There are quite a few White Papers on Proformative that discuss rolling forecasts and its benefits, as well how great the particular company's model is.

Chris Shumate
Title: Accounting Manager
Company: Dominion Development Group, LLC
LinkedIn Profile
(Accounting Manager, Dominion Development Group, LLC) |

I wonder if the budgeting process could be blamed for cities and counties all over the U.S. failing to stay on and under budget. If budgets are obsolete for companies, surely budgets are obsolete for the varying forms of government.

"Time could be wasted: These precious hours could be spent on something more beneficial to the organization." True. I would like to see potential things mentioned that may be more beneficial to the organization.

Chris Shumate
Title: Accounting Manager
Company: Dominion Development Group, LLC
LinkedIn Profile
(Accounting Manager, Dominion Development Group, LLC) |

Wayne - Thanks for replying. As far as market research is concerned, would CFOs and other finance leaders be doing research regarding a particular product or service's marketability, trying to secure funds from investors, or other something completely different?

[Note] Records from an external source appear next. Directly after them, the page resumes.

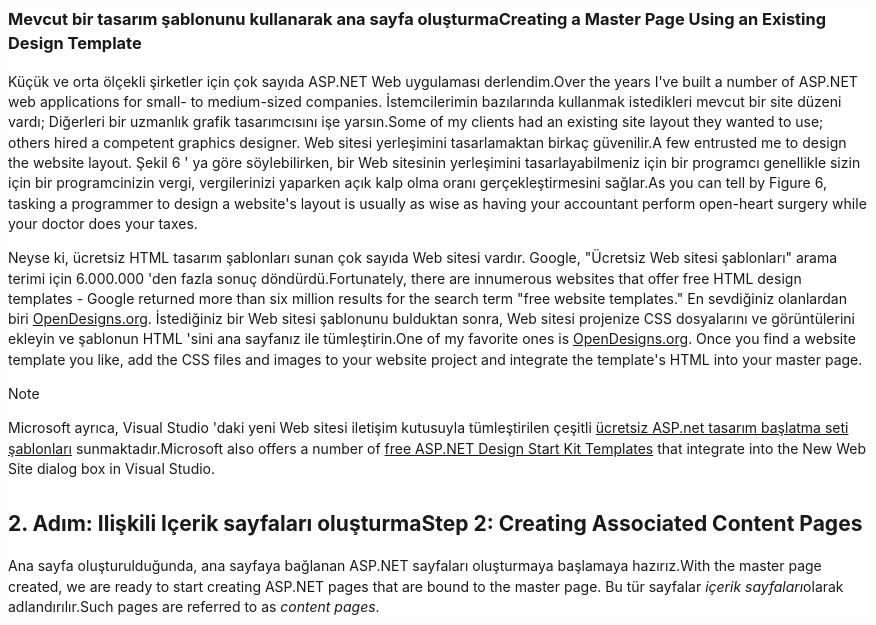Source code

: ### <a name="creating-a-master-page-using-an-existing-design-template"></a><span data-ttu-id="9c427-230">Mevcut bir tasarım şablonunu kullanarak ana sayfa oluşturma</span><span class="sxs-lookup"><span data-stu-id="9c427-230">Creating a Master Page Using an Existing Design Template</span></span>

<span data-ttu-id="9c427-231">Küçük ve orta ölçekli şirketler için çok sayıda ASP.NET Web uygulaması derlendim.</span><span class="sxs-lookup"><span data-stu-id="9c427-231">Over the years I've built a number of ASP.NET web applications for small- to medium-sized companies.</span></span> <span data-ttu-id="9c427-232">İstemcilerimin bazılarında kullanmak istedikleri mevcut bir site düzeni vardı; Diğerleri bir uzmanlık grafik tasarımcısını işe yarsın.</span><span class="sxs-lookup"><span data-stu-id="9c427-232">Some of my clients had an existing site layout they wanted to use; others hired a competent graphics designer.</span></span> <span data-ttu-id="9c427-233">Web sitesi yerleşimini tasarlamaktan birkaç güvenilir.</span><span class="sxs-lookup"><span data-stu-id="9c427-233">A few entrusted me to design the website layout.</span></span> <span data-ttu-id="9c427-234">Şekil 6 ' ya göre söylebilirken, bir Web sitesinin yerleşimini tasarlayabilmeniz için bir programcı genellikle sizin için bir programcinizin vergi, vergilerinizi yaparken açık kalp olma oranı gerçekleştirmesini sağlar.</span><span class="sxs-lookup"><span data-stu-id="9c427-234">As you can tell by Figure 6, tasking a programmer to design a website's layout is usually as wise as having your accountant perform open-heart surgery while your doctor does your taxes.</span></span>

<span data-ttu-id="9c427-235">Neyse ki, ücretsiz HTML tasarım şablonları sunan çok sayıda Web sitesi vardır. Google, "Ücretsiz Web sitesi şablonları" arama terimi için 6.000.000 'den fazla sonuç döndürdü.</span><span class="sxs-lookup"><span data-stu-id="9c427-235">Fortunately, there are innumerous websites that offer free HTML design templates - Google returned more than six million results for the search term "free website templates."</span></span> <span data-ttu-id="9c427-236">En sevdiğiniz olanlardan biri [OpenDesigns.org](http://opendesigns.org/). İstediğiniz bir Web sitesi şablonunu bulduktan sonra, Web sitesi projenize CSS dosyalarını ve görüntülerini ekleyin ve şablonun HTML 'sini ana sayfanız ile tümleştirin.</span><span class="sxs-lookup"><span data-stu-id="9c427-236">One of my favorite ones is [OpenDesigns.org](http://opendesigns.org/). Once you find a website template you like, add the CSS files and images to your website project and integrate the template's HTML into your master page.</span></span>

> [!NOTE]
> <span data-ttu-id="9c427-237">Microsoft ayrıca, Visual Studio 'daki yeni Web sitesi iletişim kutusuyla tümleştirilen çeşitli [ücretsiz ASP.net tasarım başlatma seti şablonları](https://msdn.microsoft.com/asp.net/aa336613.aspx) sunmaktadır.</span><span class="sxs-lookup"><span data-stu-id="9c427-237">Microsoft also offers a number of [free ASP.NET Design Start Kit Templates](https://msdn.microsoft.com/asp.net/aa336613.aspx) that integrate into the New Web Site dialog box in Visual Studio.</span></span>

## <a name="step-2-creating-associated-content-pages"></a><span data-ttu-id="9c427-238">2\. Adım: Ilişkili Içerik sayfaları oluşturma</span><span class="sxs-lookup"><span data-stu-id="9c427-238">Step 2: Creating Associated Content Pages</span></span>

<span data-ttu-id="9c427-239">Ana sayfa oluşturulduğunda, ana sayfaya bağlanan ASP.NET sayfaları oluşturmaya başlamaya hazırız.</span><span class="sxs-lookup"><span data-stu-id="9c427-239">With the master page created, we are ready to start creating ASP.NET pages that are bound to the master page.</span></span> <span data-ttu-id="9c427-240">Bu tür sayfalar *içerik sayfaları*olarak adlandırılır.</span><span class="sxs-lookup"><span data-stu-id="9c427-240">Such pages are referred to as *content pages*.</span></span>
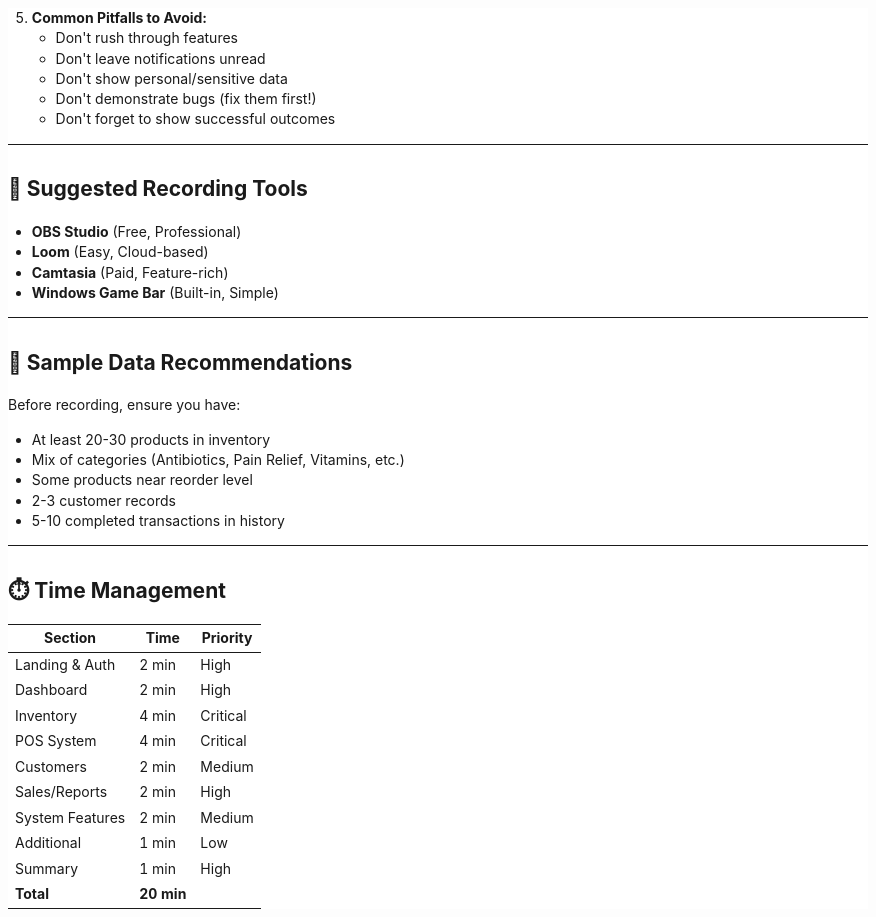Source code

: 5. **Common Pitfalls to Avoid:**
   - Don't rush through features
   - Don't leave notifications unread
   - Don't show personal/sensitive data
   - Don't demonstrate bugs (fix them first!)
   - Don't forget to show successful outcomes

---

## 🎥 **Suggested Recording Tools**

- **OBS Studio** (Free, Professional)
- **Loom** (Easy, Cloud-based)
- **Camtasia** (Paid, Feature-rich)
- **Windows Game Bar** (Built-in, Simple)

---

## 📝 **Sample Data Recommendations**

Before recording, ensure you have:

- At least 20-30 products in inventory
- Mix of categories (Antibiotics, Pain Relief, Vitamins, etc.)
- Some products near reorder level
- 2-3 customer records
- 5-10 completed transactions in history

---

## ⏱️ **Time Management**

| Section         | Time       | Priority |
| --------------- | ---------- | -------- |
| Landing & Auth  | 2 min      | High     |
| Dashboard       | 2 min      | High     |
| Inventory       | 4 min      | Critical |
| POS System      | 4 min      | Critical |
| Customers       | 2 min      | Medium   |
| Sales/Reports   | 2 min      | High     |
| System Features | 2 min      | Medium   |
| Additional      | 1 min      | Low      |
| Summary         | 1 min      | High     |
| **Total**       | **20 min** |          |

What about the CFOs and other finance leaders' role in regards to customer service?

I understand selling and productivity improvements correlation with the CFO. I do not have the experience regarding the other two though.

Topic Expert
Wayne Spivak
Title: President & CFO
Company: SBAConsulting.com
LinkedIn Profile
(President & CFO, SBAConsulting.com) |

Selling, customer service, market research, productivity improvements to name just a few.